++++ Text for analysis ++++

What was really funny was people image leaching off of blogs and personal sites and the owners replacing the image based on the referral header to troll the forum users.
What was really funny was people image leaching off of blogs and personal sites and the owners replacing the image based on the referral header to troll the forum users.
Yep, I did this. I had some art I’d made posted on my blog, and several somebodies liked it enough to make it the background of their MySpace page and use it as forum avatars/signatures. Pretty sure I saw a couple people using it in eBay listings too.
What made it bad is that they were using the full high resolution originals, not the thumbnails, which ate bandwidth like crazy.
So I did the referrer-based leech protection and started serving those users a tiny fake error dialog image, which was much more tame than what some people used. It’s funny how quickly those people stopped embedding, even without the image being anything shocking or objectionable.
SomethingAwful was infamous for doing this and sending goatse. You could get banned on forums back in the day if you hotlinked images to SA, so... effective strategy, it seems.

++++

**What you will do:** Transcribe the comments on image hotlinking word for word, from the first line to the last.

++++ Records ++++

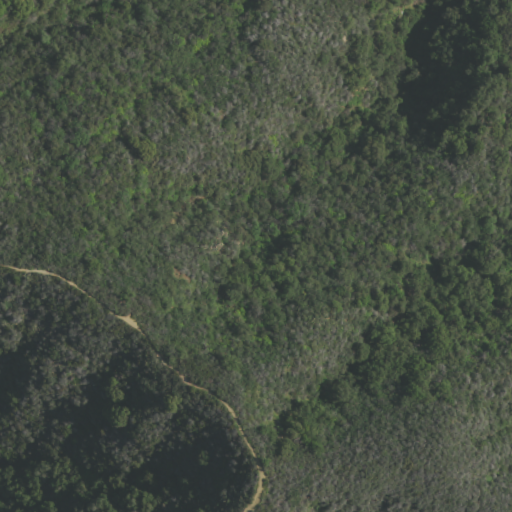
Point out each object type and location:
road: (161, 363)
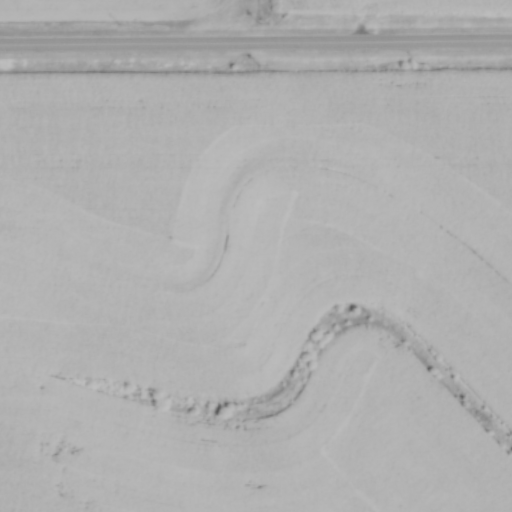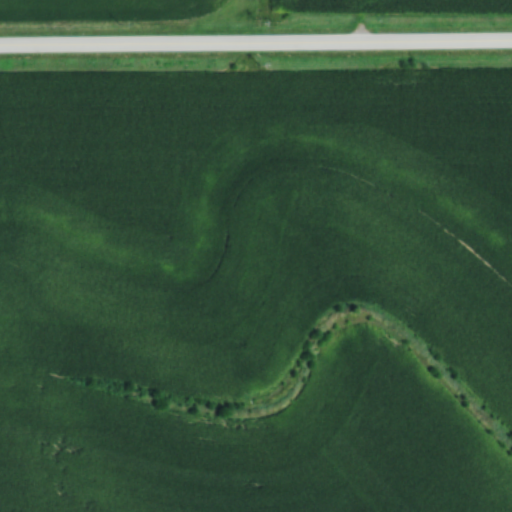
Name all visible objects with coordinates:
road: (256, 42)
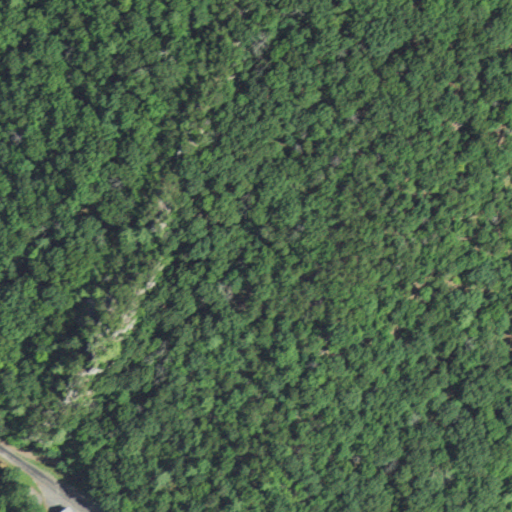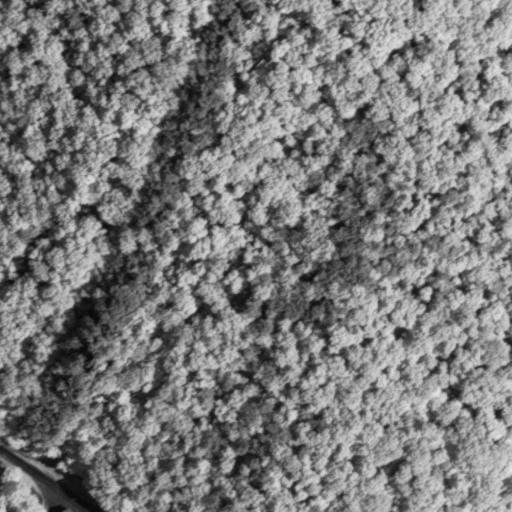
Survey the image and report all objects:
road: (45, 480)
building: (67, 510)
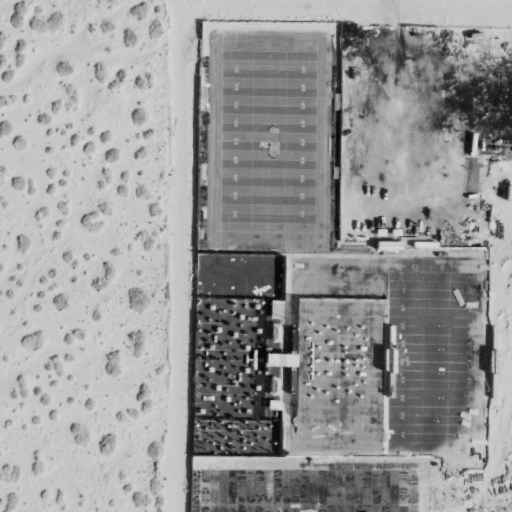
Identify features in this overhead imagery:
road: (176, 256)
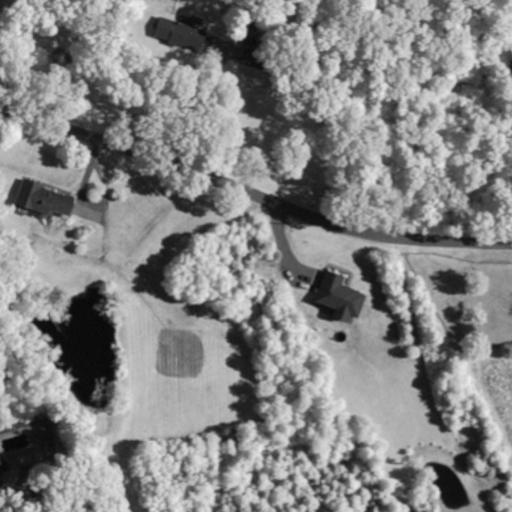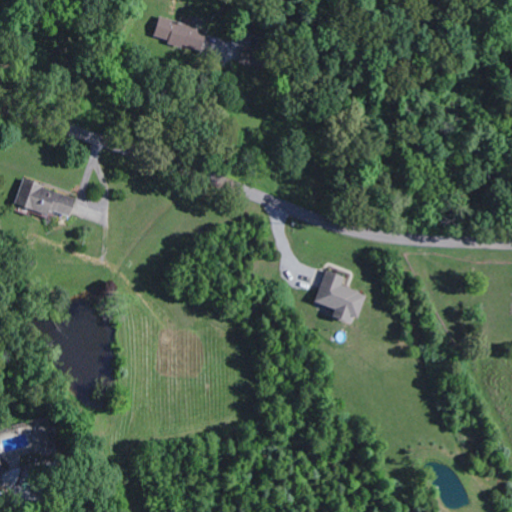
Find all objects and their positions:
building: (181, 33)
building: (254, 58)
road: (252, 197)
building: (46, 200)
building: (342, 297)
park: (470, 297)
building: (44, 436)
building: (1, 467)
building: (1, 510)
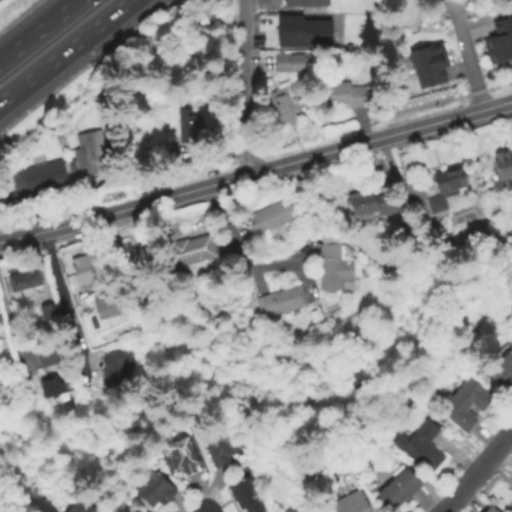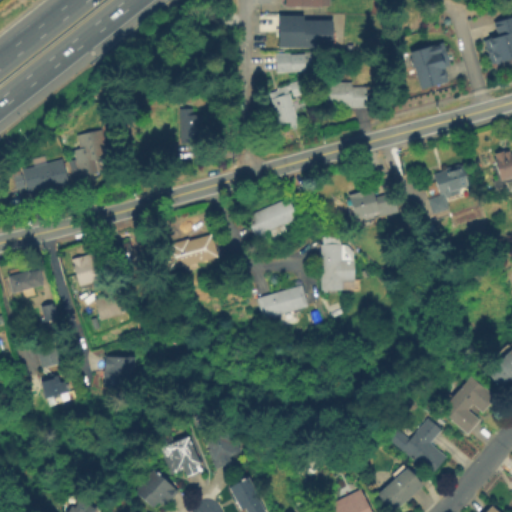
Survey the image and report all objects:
road: (447, 1)
building: (304, 2)
building: (311, 3)
building: (301, 30)
road: (40, 31)
building: (301, 31)
building: (501, 35)
building: (499, 40)
road: (66, 51)
building: (428, 60)
building: (287, 61)
building: (293, 62)
road: (470, 62)
building: (426, 63)
road: (245, 88)
building: (345, 92)
building: (342, 94)
building: (280, 104)
building: (282, 104)
road: (451, 119)
building: (189, 125)
building: (91, 150)
building: (86, 151)
building: (502, 162)
building: (504, 167)
building: (48, 174)
building: (37, 175)
building: (20, 181)
building: (447, 184)
building: (444, 186)
road: (195, 190)
building: (370, 204)
building: (372, 205)
building: (268, 215)
building: (272, 218)
building: (190, 250)
road: (236, 250)
building: (188, 252)
building: (122, 256)
building: (337, 263)
building: (334, 266)
building: (83, 268)
building: (82, 269)
building: (22, 279)
road: (64, 300)
building: (279, 300)
building: (283, 301)
building: (109, 305)
road: (5, 312)
building: (45, 312)
building: (50, 313)
road: (140, 343)
building: (46, 356)
building: (47, 356)
building: (114, 368)
building: (500, 368)
building: (114, 369)
building: (503, 370)
road: (174, 381)
building: (53, 386)
building: (52, 388)
building: (464, 402)
building: (468, 403)
building: (418, 444)
building: (427, 446)
building: (219, 447)
road: (198, 448)
building: (219, 448)
building: (179, 455)
building: (181, 455)
road: (476, 470)
building: (151, 488)
building: (155, 488)
building: (396, 488)
building: (403, 488)
building: (511, 494)
building: (244, 495)
building: (249, 495)
building: (352, 503)
building: (346, 504)
building: (84, 507)
building: (489, 509)
building: (494, 509)
road: (185, 510)
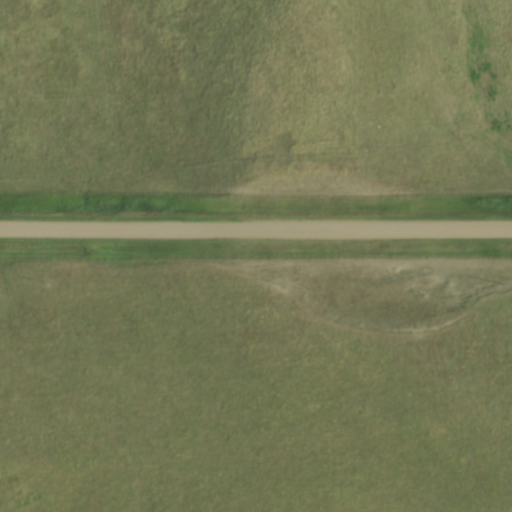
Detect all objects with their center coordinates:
road: (256, 234)
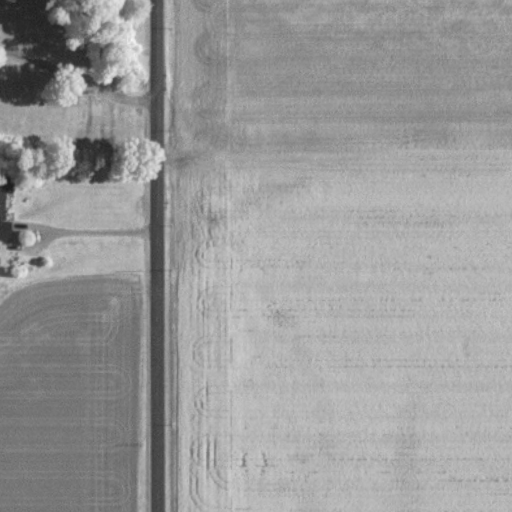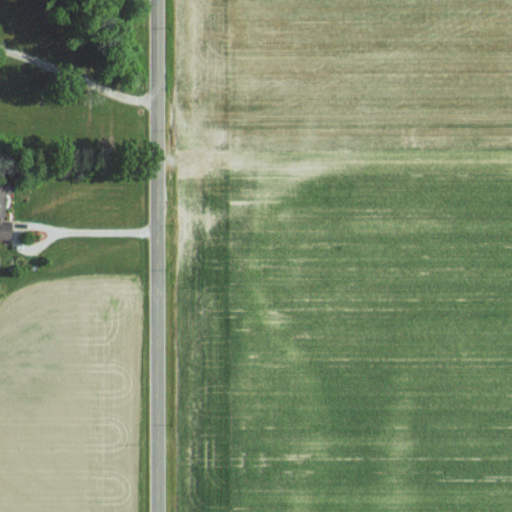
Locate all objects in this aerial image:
road: (78, 75)
building: (0, 219)
road: (54, 225)
road: (159, 255)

++++

**Task output:**
What was really funny was people image leaching off of blogs and personal sites and the owners replacing the image based on the referral header to troll the forum users.
What was really funny was people image leaching off of blogs and personal sites and the owners replacing the image based on the referral header to troll the forum users.
Yep, I did this. I had some art I’d made posted on my blog, and several somebodies liked it enough to make it the background of their MySpace page and use it as forum avatars/signatures. Pretty sure I saw a couple people using it in eBay listings too.
What made it bad is that they were using the full high resolution originals, not the thumbnails, which ate bandwidth like crazy.
So I did the referrer-based leech protection and started serving those users a tiny fake error dialog image, which was much more tame than what some people used. It’s funny how quickly those people stopped embedding, even without the image being anything shocking or objectionable.
SomethingAwful was infamous for doing this and sending goatse. You could get banned on forums back in the day if you hotlinked images to SA, so... effective strategy, it seems.